Tribune publiée dans Libération le 17 novembre 2025.

Les Canadiens se cherchent des alliés, contre Trump bien sûr. Les Européens tout autant et c’est ainsi que des élus de l’Union européenne, du Canada et du Royaume-Uni se sont retrouvés vendredi dernier à Toronto, pour jeter les bases d’un mouvement international de défense de la démocratie.

Réunis par l’Internationale libérale, les invités étaient des centristes de toutes couleurs, indépendants ou membres du Parti démocrate européen, des gens qui haussent rarement le ton, mais le diagnostic était que la démocratie était « under attack » et que l’heure n’était pas à l’« appeasement » avec la Maison-Blanche. Non, il ne fallait surtout pas chercher à amadouer Trump, disait-on, mais créer le rapport de forces qui le fasse reculer.

Premier idée, déjà avancée dans ces colonnes il y a trois semaines : faire voir à l’homme qui se targue de tout réussir que maintenant que les Chinois l’ont fait reculer, il ne renversera pas la vapeur sans se trouver d’alliés et que les Européens seraient prêts à l’aider face à Xi Jinping pour peu qu’il cesse de les traiter en adversaires et de vouloir s’entendre avec Vladimir Poutine sur le dos de l’Ukraine.

Deuxième idée : former sans attendre une coalition de démocraties fidèles à l’état de droit, « L’Entente démocratique », qui contribuerait à augmenter le poids de l’Union européenne face à Washington. La voie a été ouverte par les 33 pays qui se sont réunis à l’initiative de la France et de la Grande-Bretagne dans la Coalition of the willing pour soutenir l’Ukraine lâchée par les Etats-Unis. Une ébauche de ce front de la démocratie existe.

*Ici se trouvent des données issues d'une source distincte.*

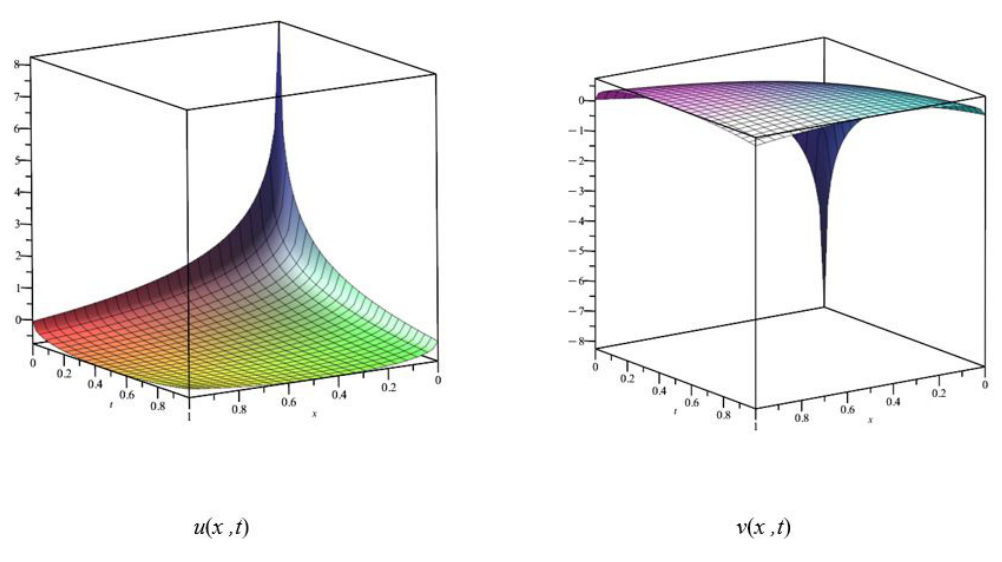
Figure 2. Graphical illustrations of Equations (25) and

Il faut la consolider, l’élargir et la pérenniser en y ralliant maintenant des nations d’Afrique et d’Amérique latine.

Troisième idée : revenir aussi vite que possible au consensus démocratique d’après-guerre qui avait lié la défense de la démocratie au progrès social car le premier facteur de la victoire du trumpisme a été la promesse de réduire les prix, la pauvreté et l’insécurité sociale. Trump a gagné, entendait-on à Toronto, en se faisant le défenseur de ceux que le recul de l’Etat-Providence a laissés pour compte, de ceux-là même qu’il déçoit aujourd’hui, et il s’agit donc pour les démocrates de réinventer un pacte social, notamment en s’opposant à la précarisation de l’emploi, le fléau dont sont victimes les jeunes générations des deux côtés de l’Atlantique.

Quatrième idée, développée par l’une des principales figures politiques du Canada : « faire de l’Europe le nouveau leader du monde libre ».

C’était aussi ahurissant à entendre que le refus de l’appeasement face à Trump mais pas un Canadien n’a cillé. Les Européens n’en croyaient pas leurs oreilles mais pour leurs hôtes, cela semblait relever de l’évidence car « si ce n’est pas l’Europe, qui ? ». Quand les Européens ont commencé à parler de l’inadéquation de leurs institutions à une situation dans laquelle l’Union doit s’affirmer en acteur de la scène internationale, quand ils ont expliqué la difficulté de modifier les traités et dit que l’unité européenne pourrait ne pas survivre à une victoire du Rassemblement national en France et de l’Afd en Allemagne, on a senti les Canadiens agacés par ces états d’âme. Parce qu’ils attendent beaucoup de l’Europe, ils sont, eux, convaincus que c’est dans l’action qu’elle trouvera ses solutions.

« Bougez-vous », disaient leurs regards et ce Dialogue de la liberté s’est achevé sur une cinquième idée : le besoin de rapprocher centristes et socialistes pour que leur alliance contrecarre celle des extrêmes-droites comme elle avait déjà tant contribué à défaire le soviétisme. Alors même qu’il s’essouffle à Washington, le trumpisme fabrique son antidote.